TY very much helps me alot

[WingedPanther]

Assigning LG = 1.0 within the while loop is guaranteed to keep you from making progress.

[birinight]

Quote:

Originally Posted by DevilsCharm

It doesn't seem like making a calculator would be so complicated, but I guess there are a lot of underlying principles that need to be elaborated upon, "codually".

You know that usualy making simple code it's harder than complicated code.

I know for sure that there are functions in C++ that do what I've made, but I don't program in ISO C++ in a wile, so I've made functions to resolv my problems. I prefered that way(I could search for documentation though).
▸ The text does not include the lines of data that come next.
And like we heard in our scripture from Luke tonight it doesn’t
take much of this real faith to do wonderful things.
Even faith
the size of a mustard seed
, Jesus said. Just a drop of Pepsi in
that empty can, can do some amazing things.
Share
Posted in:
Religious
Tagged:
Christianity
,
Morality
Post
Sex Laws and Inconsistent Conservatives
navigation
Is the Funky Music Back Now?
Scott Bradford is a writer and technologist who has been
For example if I've used the String from C++ I wold smpliefied my algorithm, but I didn't know if this guy is familiared with Sring type.
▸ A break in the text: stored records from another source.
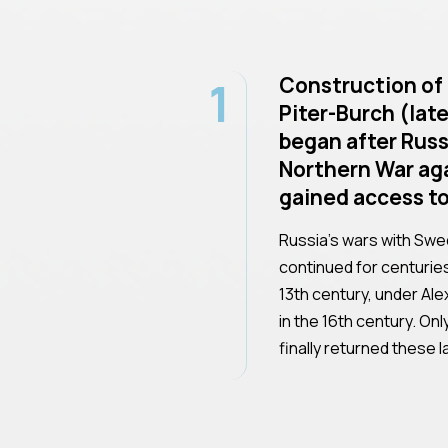
1
Construction of 
Piter-Burch (late
began after Russ
Northern War ag
gained access to
Russia's wars with Swe
continued for centurie
13th century, under Ale
in the 16th century. On
finally returned these 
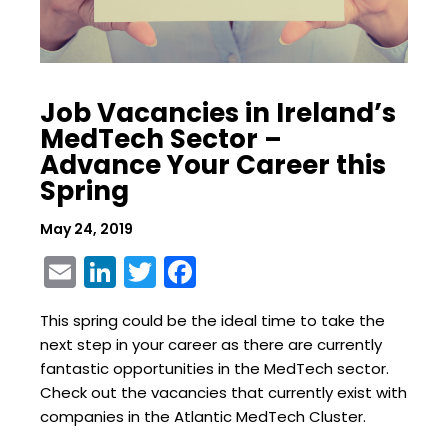
Job Vacancies in Ireland’s
MedTech Sector –
Advance Your Career this
Spring
May 24, 2019
Email
LinkedIn
Twitter
Facebook
This spring could be the ideal time to take the
next step in your career as there are currently
fantastic opportunities in the MedTech sector.
Check out the vacancies that currently exist with
companies in the Atlantic MedTech Cluster.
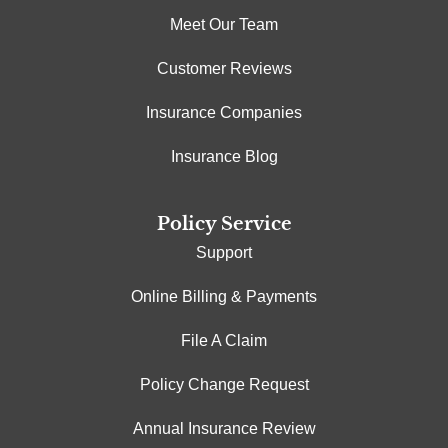
Meet Our Team
Customer Reviews
Insurance Companies
Insurance Blog
Policy Service
Support
Online Billing & Payments
File A Claim
Policy Change Request
Annual Insurance Review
As for complicated code it's simple to undurstand sometimes when you are new to a language.

For example:

a=a==5?b:c;

it's simple but I think it's a little harder to undestand at first.

if(a==5)
a=b;
else
a=c;

[MPD Psycho]

Here is my version(s) of the square-root-estimation program:

-> This version only takes the input value, and then returns the resulted value back:

C++ Code:

double sqrt_estimate (double s) {
    double x0 = 1, x1 = 0, x2 = 0, temp = 0;
    double epsilon = 1e-6;
    int i = 0;
    do {
        if (i == 0) {
            x1 = (s + s/x0)/2;
        } else {
            x1 = temp;
        }
        x2 = (x1 + (s/x1))/2;
        temp = x2; i++;
    } while ((x1 - x2) > epsilon);
    return(x2);
} 

-> This version takes both the input and the user's estimation, then prints the results in more details:

C++ Code:

void sqrt_estimate (double s, double x0) {
    double x1 = 0, x2 = 0, temp = 0;
    double epsilon = 1e-6;
    int i = 0;
    printf("\n");
    do {
        if (i == 0) {
            x1 = (s + s/x0)/2;
        } else {
            x1 = temp;
        }
        x2 = (x1 + (s/x1))/2;
        temp = x2; i++;
        printf("Status: current \"old\" = %f, current \"new\" = %f\n", x1, x2);
    } while ((x1 - x2) > epsilon);
    cout << "\nThe square-root of " << s << " is approximated as: " << x2;
    printf("\nThe number of repeated approximations: %d\n", i);
} 

Both versions only need to include <iostream>, using namespace std.

The epsilon thing is pretty sloppy, but they should work on simple numbers.